The gateway antenna is on top of a communications tower, so my node being 1 km away i expect to get some good coverage. My node is on a public park in the border of the town, so i have some buildings in between, but they are not very tall (maybe 4 to 5 floors).
My node is on a plastic case, so no good ground plane available. I bought a commercial antenna for Lora 868Mhz.
When i get a packet at TTN console i see SF7.
I created a webhook and i’m saving all the traffic of that node on a text file. I can see some requests sent by the node but it seems the node does not receive the AKN from the TTN
Here’s the example of a node at my desk with public Lora coverage:
Depending on clutter in between and noise types and environment SF7 ‘should’ be ok but might be marginal. Does your node support ADR (if not moving - I assume not if fix location in a park) and if so have you enabled it? Device should auto negociate with the network (server) and optimise SF choice if enabled…
…have you evaluated the terrain (heights) in between to check if in LOS even if GW on a tower…
You are not making the mistake to join for every uplink, are you? A node has to join once and reuse the information for all future uplinks. Only when a reset is required (for instance on battery change) you should rejoin.
AKN being the Join Accept message - always good to use the correct nomclementure so it’s clear to everyone what you mean - see Learn section (linked top of page) for the basics with all the right songs for the LoRaWAN drinking songs.
Apart from not even thinking about joining for each uplink, with LMIC - current version which is 4.1.1 - you can set the starter DR/SF to something a little higher and then leave ADR to settle on a reasonable rate.

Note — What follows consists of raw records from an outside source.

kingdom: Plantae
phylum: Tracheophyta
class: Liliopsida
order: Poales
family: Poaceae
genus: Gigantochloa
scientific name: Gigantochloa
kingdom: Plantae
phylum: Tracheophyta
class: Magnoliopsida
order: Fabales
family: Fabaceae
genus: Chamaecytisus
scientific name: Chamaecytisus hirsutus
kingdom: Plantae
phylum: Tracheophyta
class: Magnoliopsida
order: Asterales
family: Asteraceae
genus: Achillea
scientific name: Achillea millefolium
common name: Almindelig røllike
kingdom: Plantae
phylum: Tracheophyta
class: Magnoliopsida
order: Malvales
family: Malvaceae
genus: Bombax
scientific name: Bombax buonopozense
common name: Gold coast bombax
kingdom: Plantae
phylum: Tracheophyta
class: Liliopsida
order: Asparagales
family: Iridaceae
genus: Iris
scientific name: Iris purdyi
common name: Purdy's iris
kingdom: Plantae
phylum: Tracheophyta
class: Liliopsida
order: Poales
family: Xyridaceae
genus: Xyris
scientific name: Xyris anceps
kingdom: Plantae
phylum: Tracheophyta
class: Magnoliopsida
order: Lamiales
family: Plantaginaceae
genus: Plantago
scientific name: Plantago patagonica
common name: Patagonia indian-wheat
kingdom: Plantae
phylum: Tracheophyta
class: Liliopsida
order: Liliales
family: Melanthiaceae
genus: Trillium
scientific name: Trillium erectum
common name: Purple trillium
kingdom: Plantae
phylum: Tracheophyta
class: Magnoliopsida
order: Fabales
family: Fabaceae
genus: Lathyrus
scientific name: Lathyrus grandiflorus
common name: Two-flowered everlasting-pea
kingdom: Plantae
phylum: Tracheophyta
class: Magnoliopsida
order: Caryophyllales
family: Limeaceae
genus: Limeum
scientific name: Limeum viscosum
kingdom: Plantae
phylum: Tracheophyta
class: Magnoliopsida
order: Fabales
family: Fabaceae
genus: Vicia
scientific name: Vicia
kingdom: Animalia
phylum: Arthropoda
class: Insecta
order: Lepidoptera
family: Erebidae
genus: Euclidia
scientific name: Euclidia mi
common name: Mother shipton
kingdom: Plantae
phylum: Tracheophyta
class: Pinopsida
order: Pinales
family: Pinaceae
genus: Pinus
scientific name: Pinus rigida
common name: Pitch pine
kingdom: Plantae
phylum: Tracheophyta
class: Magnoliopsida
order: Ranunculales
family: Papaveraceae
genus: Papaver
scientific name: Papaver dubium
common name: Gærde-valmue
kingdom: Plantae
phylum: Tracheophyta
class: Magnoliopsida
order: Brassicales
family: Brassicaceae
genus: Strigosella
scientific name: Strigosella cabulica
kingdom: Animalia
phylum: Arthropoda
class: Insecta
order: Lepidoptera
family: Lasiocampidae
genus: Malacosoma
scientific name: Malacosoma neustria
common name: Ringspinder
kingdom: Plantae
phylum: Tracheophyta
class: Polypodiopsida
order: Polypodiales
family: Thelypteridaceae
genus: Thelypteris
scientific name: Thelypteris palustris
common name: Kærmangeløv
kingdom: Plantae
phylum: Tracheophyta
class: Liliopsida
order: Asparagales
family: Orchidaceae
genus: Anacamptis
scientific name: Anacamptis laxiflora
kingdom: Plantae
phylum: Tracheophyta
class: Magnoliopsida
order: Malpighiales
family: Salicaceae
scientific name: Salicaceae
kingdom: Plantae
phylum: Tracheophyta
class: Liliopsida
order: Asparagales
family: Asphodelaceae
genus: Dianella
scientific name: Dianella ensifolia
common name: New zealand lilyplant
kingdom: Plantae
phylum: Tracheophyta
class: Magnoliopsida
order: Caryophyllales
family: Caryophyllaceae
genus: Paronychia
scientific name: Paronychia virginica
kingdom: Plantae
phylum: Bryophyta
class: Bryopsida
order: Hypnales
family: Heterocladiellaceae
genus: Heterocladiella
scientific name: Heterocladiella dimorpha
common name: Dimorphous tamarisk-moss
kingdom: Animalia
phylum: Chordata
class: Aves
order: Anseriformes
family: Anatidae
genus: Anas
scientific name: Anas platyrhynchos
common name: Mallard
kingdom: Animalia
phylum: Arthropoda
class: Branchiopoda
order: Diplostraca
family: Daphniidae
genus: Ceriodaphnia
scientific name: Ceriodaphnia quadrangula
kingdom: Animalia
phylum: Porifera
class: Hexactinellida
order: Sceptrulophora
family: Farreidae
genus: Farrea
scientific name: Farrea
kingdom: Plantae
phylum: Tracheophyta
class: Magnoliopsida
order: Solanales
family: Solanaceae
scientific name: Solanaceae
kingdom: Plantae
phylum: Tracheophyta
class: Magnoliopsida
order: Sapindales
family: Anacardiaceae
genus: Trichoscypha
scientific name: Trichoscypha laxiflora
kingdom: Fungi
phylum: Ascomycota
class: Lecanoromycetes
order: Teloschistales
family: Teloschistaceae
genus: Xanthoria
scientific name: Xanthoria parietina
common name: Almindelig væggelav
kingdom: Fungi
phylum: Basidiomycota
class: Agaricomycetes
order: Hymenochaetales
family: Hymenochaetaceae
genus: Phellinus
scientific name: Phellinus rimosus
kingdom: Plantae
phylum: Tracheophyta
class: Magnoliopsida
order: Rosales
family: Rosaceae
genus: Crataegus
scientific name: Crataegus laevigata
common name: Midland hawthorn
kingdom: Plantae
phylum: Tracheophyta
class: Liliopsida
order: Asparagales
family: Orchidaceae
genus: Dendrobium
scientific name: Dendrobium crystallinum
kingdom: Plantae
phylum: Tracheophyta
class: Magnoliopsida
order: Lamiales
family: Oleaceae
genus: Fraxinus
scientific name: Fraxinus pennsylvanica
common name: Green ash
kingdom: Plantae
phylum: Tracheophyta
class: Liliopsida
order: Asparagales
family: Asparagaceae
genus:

Apart from a join each time not being to spec, it also means you are spamming the whole of your area with the Join Accept being repeatedly broadcast from a gateway with extensive coverage - and a gateway transmitting is entirely deaf to any other uplinks - so whilst your device is trying to phone home a a fair amount of other people will be losing uplinks as well.
If you are doing a wake, join, send cycle, is it because you are powering down the device?
Do you know what other services use this tower, especially what frequencies they use?
The receiver of the gateway might be overloaded by signals on frequencies nearby. It won’t hear the Join Request of your node.
There’s no indicated issue with the Join Request - there are some unknowns about the config for joining on each uplink but the main issue is the reception of the Join Accept.